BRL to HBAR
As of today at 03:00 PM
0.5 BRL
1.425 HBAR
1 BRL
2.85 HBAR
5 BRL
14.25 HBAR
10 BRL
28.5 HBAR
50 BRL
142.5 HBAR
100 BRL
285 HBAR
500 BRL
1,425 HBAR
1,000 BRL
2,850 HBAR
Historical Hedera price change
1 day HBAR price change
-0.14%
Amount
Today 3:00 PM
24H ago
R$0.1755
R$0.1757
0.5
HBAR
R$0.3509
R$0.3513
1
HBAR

INSTRUCTIONS TO FOLLOW: Lines in the material above that include the string "HBAR" should be listed.

TASK ANSWER:
BRL to HBAR
1.425 HBAR
2.85 HBAR
14.25 HBAR
28.5 HBAR
142.5 HBAR
285 HBAR
1,425 HBAR
2,850 HBAR
1 day HBAR price change
HBAR
HBAR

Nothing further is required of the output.